Von Sahra Barkini – Stuttgart. Nachdem US Präsident Donald Trump den Truppenabzug des US-Militärs aus dem Grenzgebiet Nordsyriens angekündigt hat, ist nun faktisch grünes Licht für eine türkische Militärintervention in Rojava gegeben. Gegen den bevorstehenden völkerrechtswidrigen Krieg und die daraus folgende humanitäre Katastrophe versammelten sich am Dienstagabend, 8. Oktober, etwa 500 Menschen vor dem Stuttgarter Hauptbahnhof, um ihre Solidarität mit den KurdInnen in Rojava auszudrücken.
Der Platz vor dem Haupteingang des Stuttgarter Bahnhofs reichte kaum aus, um den vielen Menschen, die sich versammelt hatten, Platz zu bieten. Auf Flugblättern und in Reden war zu lesen und hören, dass der deutsche Innenminister Horst Seehofer erst wenige Tage zuvor in der Türkei war. Thema des Treffens war der Flüchtlingsdeal zwischen der Türkei und der EU.
Bei diesem Treffen forderte der türkische Innenminister Unterstützung für die Errichtung einer türkischen „Sicherheitszone“ in Nordsyrien. Mit einer Intervention in diesem Gebiet will die Türkei den Weg für die Umsetzung dieses Plans ebnen. Dies käme einer ethnischen Säuberung gleich. Akut betroffen wären neben KurdInnen auch Mitglieder der ezidischen und christlichen Religionsgemeinschaften, die gemeinsam ein demokratisches und pluralistisches Selbstverwaltungssystem aufgebaut haben.
„Nicht schweigen, sondern den Protest immer wieder auf die Straße tragen“
Die RednerInnen betonten mehrfach, dass man auch in Deutschland nicht schweigen und den Protest immer wieder auf die Straße tragen wird. Sie riefen die Öffentlichkeit dazu auf, gemeinsam die Stimme zu erheben und der Solidarität mit der demokratischen Selbstverwaltung in Nordsyrien Ausdruck zu verleihen. Sollte es zum Angriff auf Nordsyrien kommen, wird es auch in Stuttgart wieder eine Kundgebung geben. Dieser Angriff geschah am Nachmittag des 9. Oktober: Da begann die türkische Armee ihre Invasionsoffensive im nordsyrischen Serekaniye/Ras Al Ayn.

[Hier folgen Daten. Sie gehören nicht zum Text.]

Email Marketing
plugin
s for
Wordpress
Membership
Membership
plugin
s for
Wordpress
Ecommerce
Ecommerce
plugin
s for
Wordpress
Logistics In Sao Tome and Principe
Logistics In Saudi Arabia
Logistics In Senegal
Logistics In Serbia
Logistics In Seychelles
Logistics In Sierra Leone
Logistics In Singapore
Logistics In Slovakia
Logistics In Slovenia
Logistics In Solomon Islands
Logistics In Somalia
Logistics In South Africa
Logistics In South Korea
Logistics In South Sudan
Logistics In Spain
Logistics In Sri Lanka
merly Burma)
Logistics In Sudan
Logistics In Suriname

Nach der etwa halbstündigen Kundgebung vor dem Bahnhof zogen die DemonstrantInnen, angeführt von kurdischen und linken AktivistInnen, am 8. Oktober lautstark in einer Spontandemonstration durch die Stuttgarter Innenstadt. Dies weckte die Aufmerksamkeit der PassantInnen, die sich sowohl positiv als auch negativ über die Demonstration äußerten. Zu Störungen von türkischen Nationalisten kam es aber nicht.

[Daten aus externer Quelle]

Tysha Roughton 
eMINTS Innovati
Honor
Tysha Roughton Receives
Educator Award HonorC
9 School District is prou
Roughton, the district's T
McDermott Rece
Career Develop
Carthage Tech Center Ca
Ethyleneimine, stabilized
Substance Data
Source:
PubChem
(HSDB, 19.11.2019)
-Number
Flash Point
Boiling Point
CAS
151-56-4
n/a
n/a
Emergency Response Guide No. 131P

Die Stuttgarter Polizei filmte DemonstrantInnen ab. Auf Nachfrage hieß es, es würden Parolen gerufen und Fahnen der YPG geschwenkt, die nicht erlaubt seien. Dies legitimiere ein Abfilmen. Man sollte meinen, wenn ein Krieg bevorsteht, seien gerufene Parolen oder Fahnen das kleinste Problem, befand ein Demoteilnehmer. Dem ist jedoch offensichtlich nicht so.
- Am Bahnhof
- Auf der Königstraße
- Gezieltes Abfilmen von Gesichtern
- Angemessene Filmerei?
Weitere Demo am Samstag
Vom Bahnhof ging es die Königsstraße entlang bis zum Rotebühlplatz. Dort gab es eine kurze Zwischenkundgebung. Danach wurde die Demonstration weiter in die Kronprinzstraße und wieder die Königsstraße entlang in Richtung Schlossplatz fortgesetzt. Dort endete sie am „Kobanêplatz“ mit der Ankündigung, dass für Samstag, 12. Oktober, eine weitere baden-württembergweite Demonstration in Stuttgart geplant sei. Sie soll ab 18 Uhr in der Lautenschlager Straße beginnen.
Update: Zwischenzeitlich mobilisieren verschiedene Gruppen auf 15 Uhr.